Because thiamine is involved in numerous metabolic processes, proper maintenance of thiamine levels in the human diet is essential. A deficiency of thiamine can produce degenerative disorders such as edema, muscular atrophy, or even beriberi. In addition to foods containing thiamine (e.g., nuts, vegetables, pork, and liver), thiamine is also available in many commercial multiple-vitamin supplements, including vitamin-B complexes and anti-stress preparations.
The determination of thiamine by kinetic fluorescence involves the conversion of thiamine to fluorescent thiochrome, during which changes in fluorescent are monitored. Ryan and Ingle, who developed the fluorometric reaction-rate method for thiamine determination, found Hg2+ to be the most suitable oxidizing agent.1 The reaction is shown in Figure 1.

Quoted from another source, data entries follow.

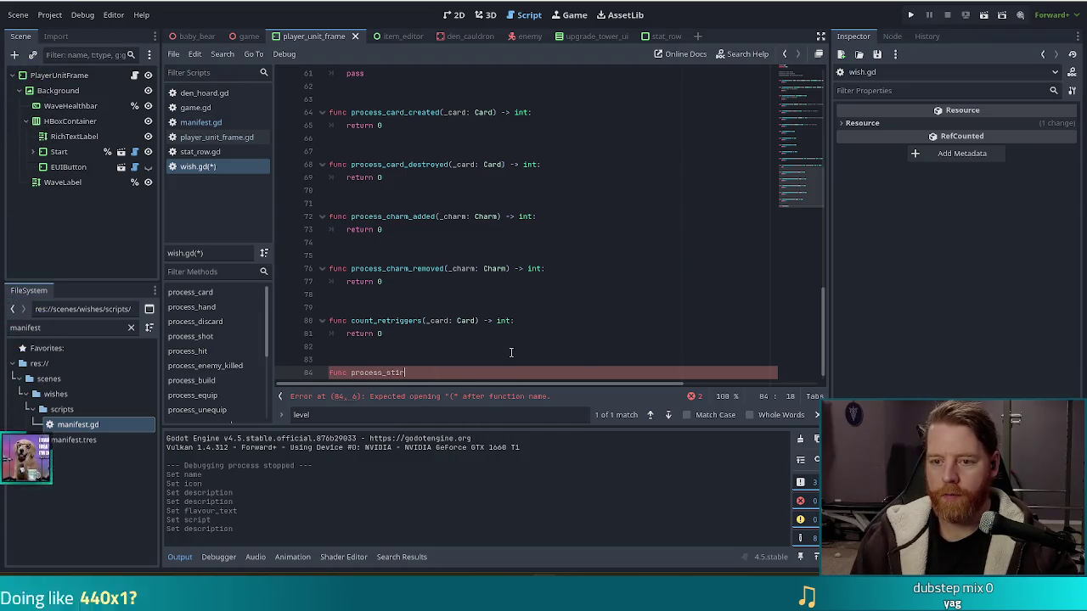
pyautogui.write('(')
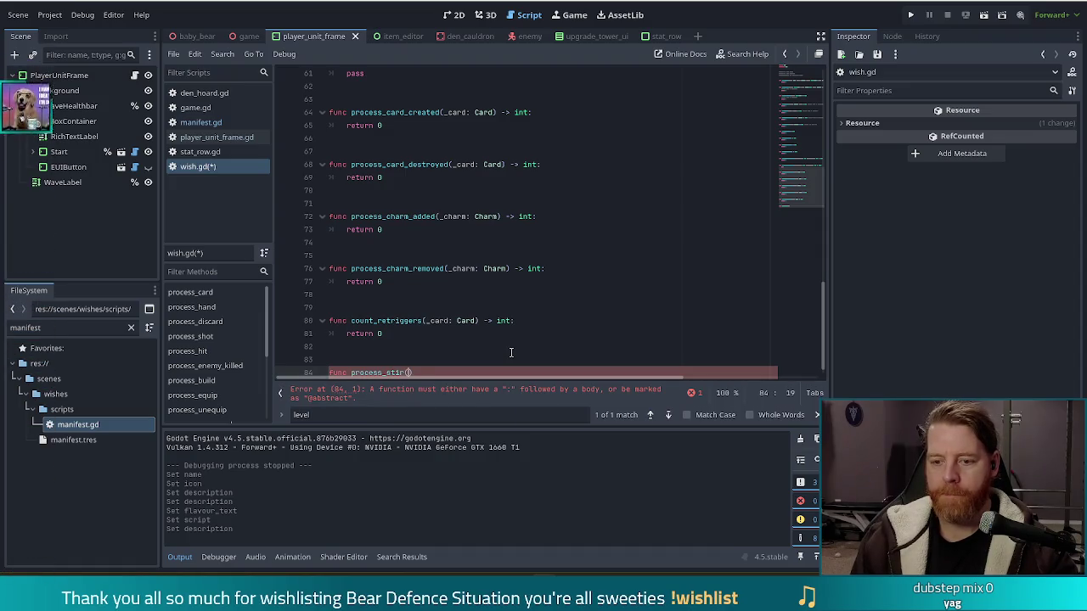
pyautogui.write(')')
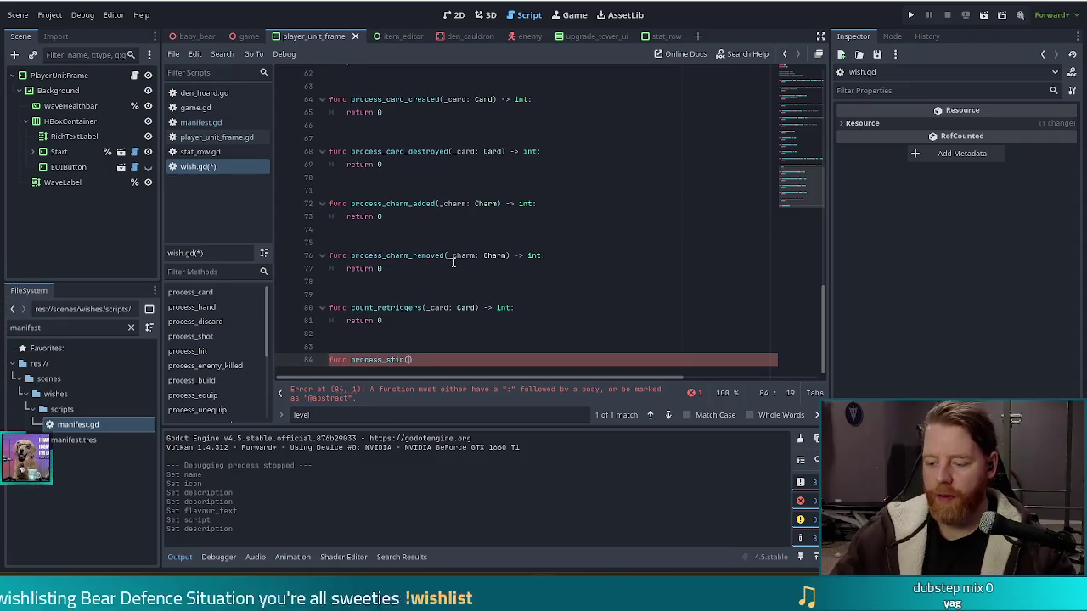
pyautogui.write(' -> int')
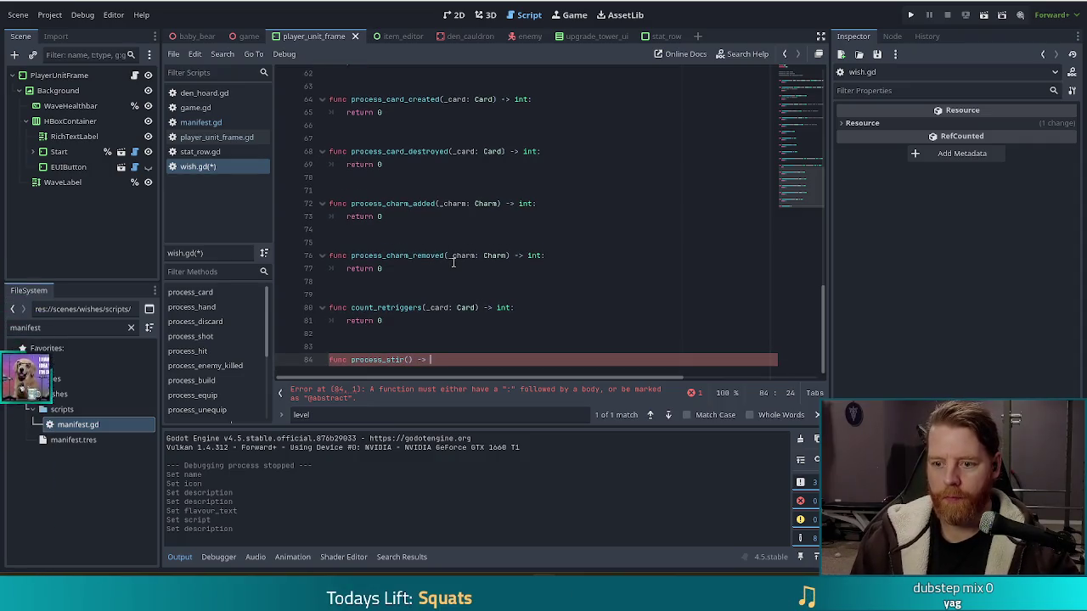
pyautogui.write(':')
pyautogui.press('Return')
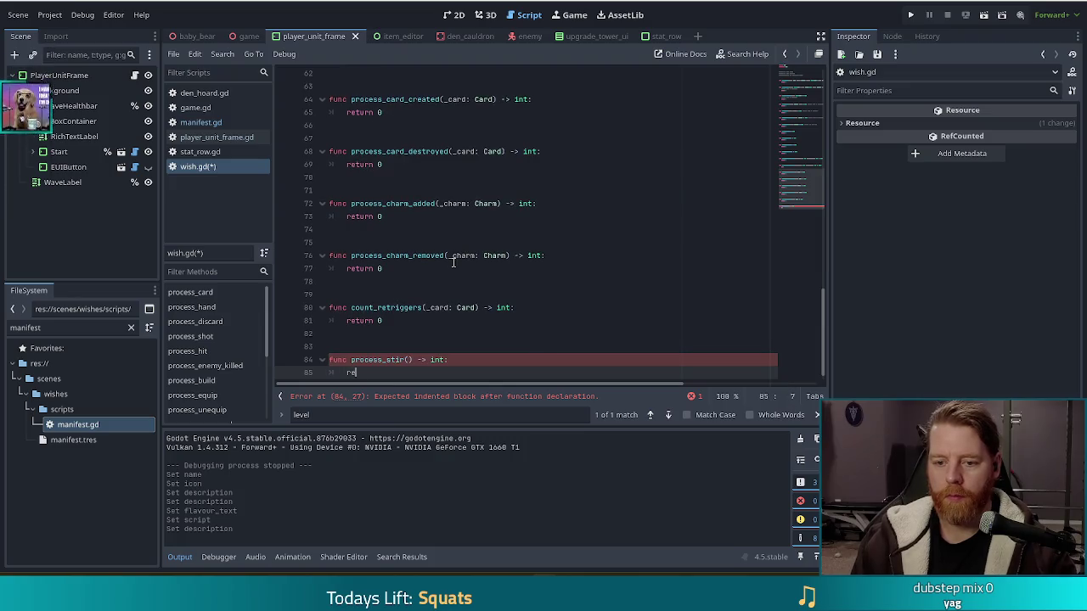
pyautogui.write('turn 0')
pyautogui.press('ctrl+s')
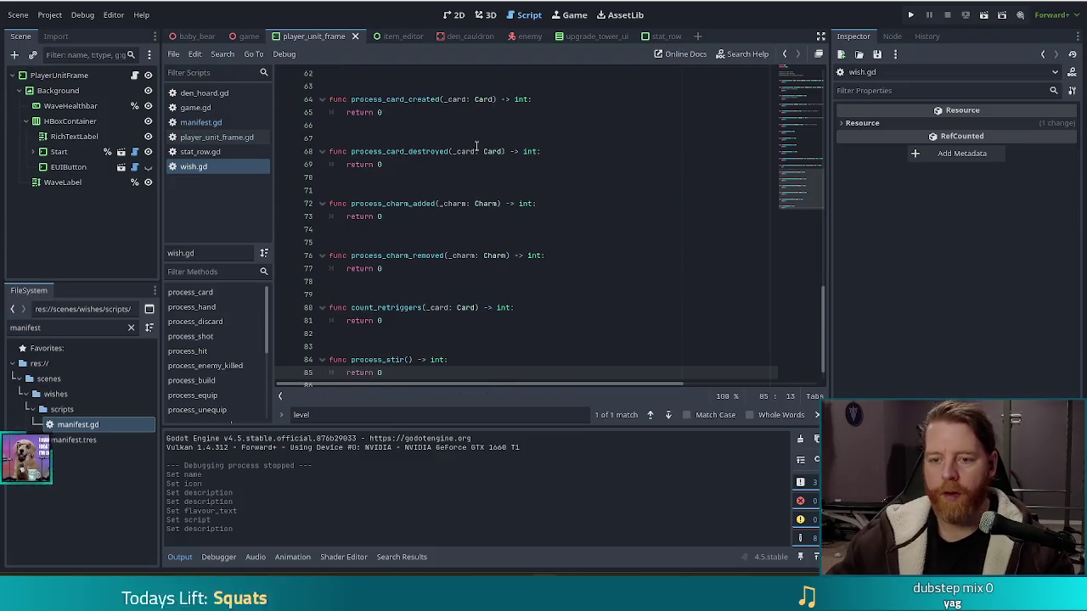
pyautogui.scroll(5, 448, 208)
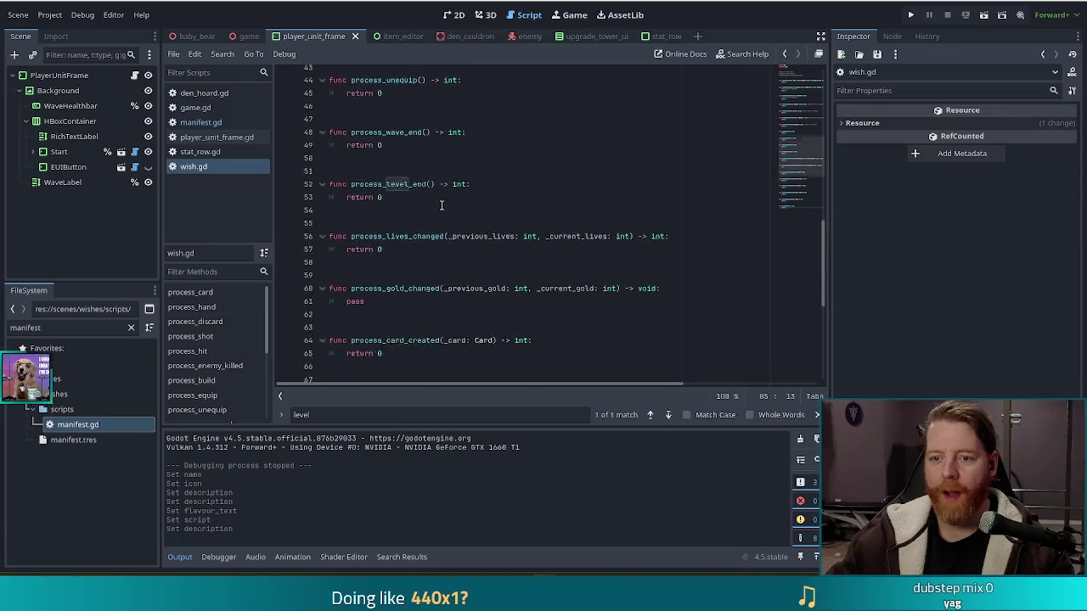
pyautogui.scroll(-5, 446, 207)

Ryan and Ingle applied the technique to the determination of thiamine in a synthetic vitamin-mineral preparation. Bowers modified their procedure for a student-laboratory experiment to quantify thiamine in a variety of commercial vitamin preparations.2 The papers by Ryan and Ingle and by Bower contain detailed descriptions of their experimental methods.
For the calibration procedure, four thiamine standards were prepared in concentrations of 2.5, 1.25, 0.625, and 0.313 ppm. Mercuric chloride was dissolved in concentrated HCl and diluted to make a 500-ppm Hg2+ solution, and a phosphate buffer (pH = 12.2) was prepared from Na3PO412H2O) and Na2HPO4.
To 1 mL of the thiamine standard in a sample cuvette was added 1 mL of the Hg2+ solution followed by 1 mL of buffer.